9.5. Random Data Generators

Can you generate different types of random data to feed to the testing framework? What does the framework have to help?

10. 1am

top

10.1. Summary

homepage James Lawrence MIT 2014

1am will thrown you into the debugger on failures or errors. There is no way to disable this, there is no reporting - in you go. There is no provision for diagnostic strings in assertions, but since it throws you into the debugger, that is probably not relevant. Tests are shuffled on each run.

On the plus side for some people, tests are functions.

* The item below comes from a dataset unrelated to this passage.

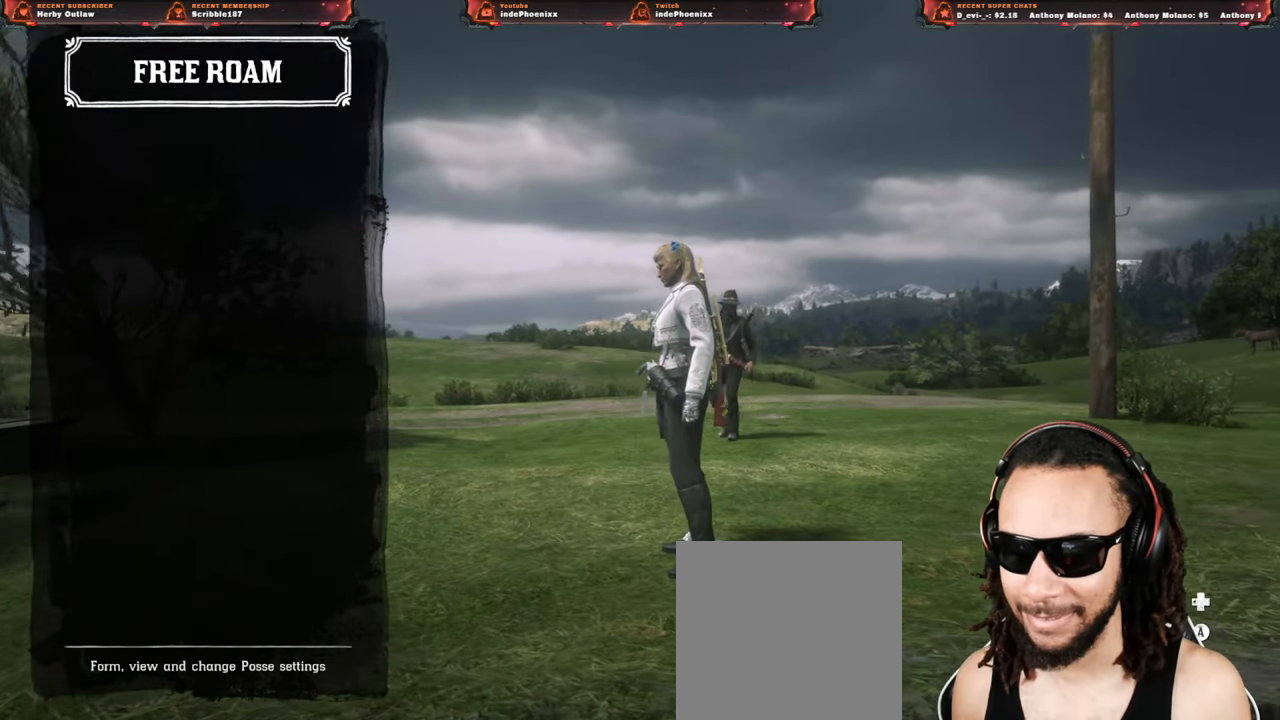
{"buttons": ["DPAD_DOWN"], "left_stick": "center", "right_stick": "center", "events": [[183, "right_stick", "center"], [450, "DPAD_DOWN", "down"]]}
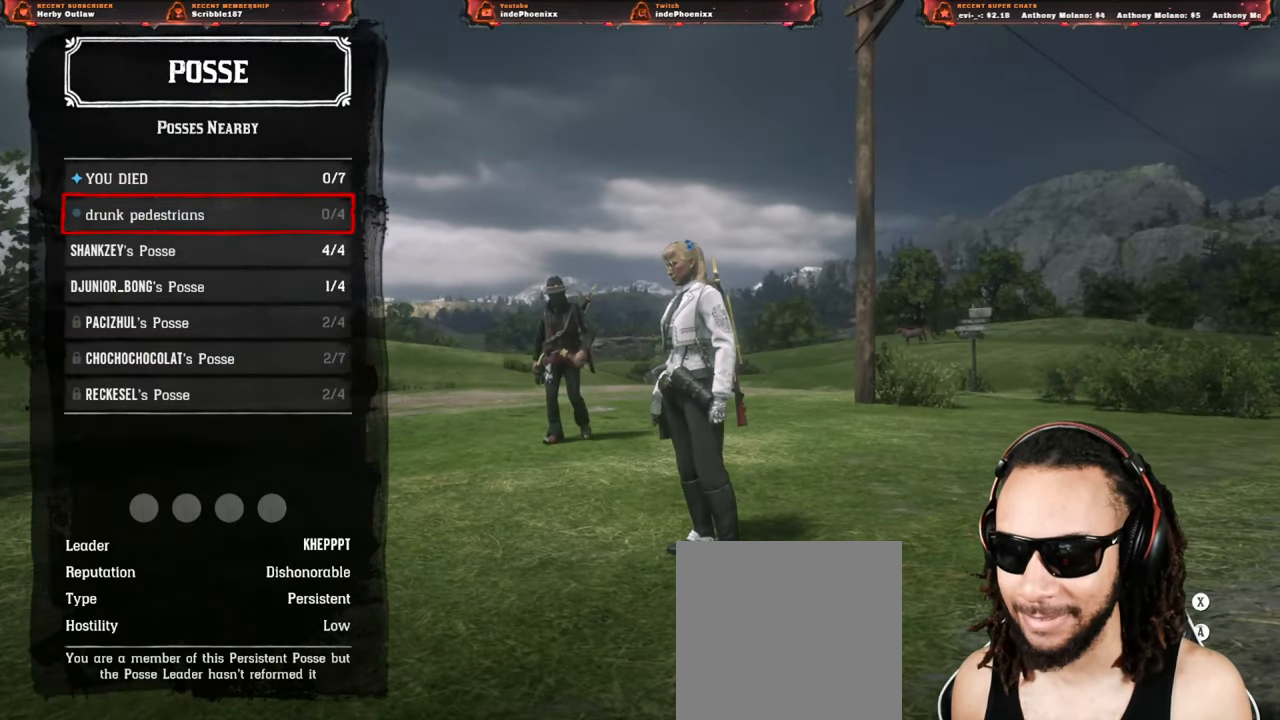
{"buttons": [], "left_stick": "center", "right_stick": "center", "events": [[17, "DPAD_DOWN", "up"], [150, "DPAD_UP", "down"], [233, "CROSS", "down"], [233, "DPAD_UP", "up"], [317, "CROSS", "up"]]}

On the minus side for people like me, you cannot turn off progress reports. You can create a list of tests, but there is no concept of suites or tags.

10.2. Assertion Functions

1am's assertion functions are limited to is and signals.

10.3. Usage

  • run will run all the tests in *tests*
  • (run '(foo)) will run the named tests in the provided parameter list.
  • (name-of-test) will run the named test because tests are functions in their own right..
(run)
FOO; Evaluation aborted on #<SIMPLE-ERROR "~@<The assertion ~S failed~:[.~:; ~
                                         with ~:*~{~S = ~S~^, ~}.~]~:@>" {100BE70F03}>.
(run '(foo))

FOO; Evaluation aborted on #<SIMPLE-ERROR "~@<The assertion ~S failed~:[.~:; ~
                                         with ~:*~{~S = ~S~^, ~}.~]~:@>" {100B996103}>.
  1. Basics

    Starting with a basic test where we know everything will pass. These are all the assertion functions that 1am has. There is no provision for documentation strings or test descriptions.

      (test t1
            (is (equal 1 1))
            (signals division-by-zero
                     (/ 1 0)))
    
      (run '(t1)) ; or just (t1)
    T1..
    Success: 1 test, 2 checks.
    ; No value
    
    

    Now with a deliberately failing test. Notice how it just immediately kicks into the debugger:

    (test t1-fail (); the most basic failing test
      (let ((x 1) (y 2))
        (is (= x y))
        (signals division-by-zero (error 'floating-point-overflow))))
    
      (t1-fail)
    The assertion (= X Y) failed with X = 1, Y = 2.
       [Condition of type SIMPLE-ERROR]
    
    Restarts:
     0: [CONTINUE] Retry assertion.
     1: [RETRY] Retry SLIME REPL evaluation request.
     2: [*ABORT] Return to SLIME's top level.
     3: [ABORT] abort thread (#<THREAD "new-repl-thread" RUNNING {10035CE213}>)
    

    As you would hope, you do not have to manually recompile a test after a tested function has been modified.

  2. Conditions

    1am works as expected if you signal the expected error. If you signal an unexpected error, it throws you into the debugger just like every other time a test fails.

     (test t7-bad-error
           (signals division-by-zero (error 'floating-point-overflow)))
    
    (run '(t7-wrong-error))
    T7-BAD-ERROR; Evaluation aborted on #<SIMPLE-ERROR "Expected to signal ~s, but got ~s:~%~a" {102EA4F423}>.
    
  3. Edge Cases: Values expressions, loops, closures and calling other tests

    1am has no special functionality for dealing with values expressions. It accepts them but merely looks at the intial value provided by each expression. So, for example, the following passes.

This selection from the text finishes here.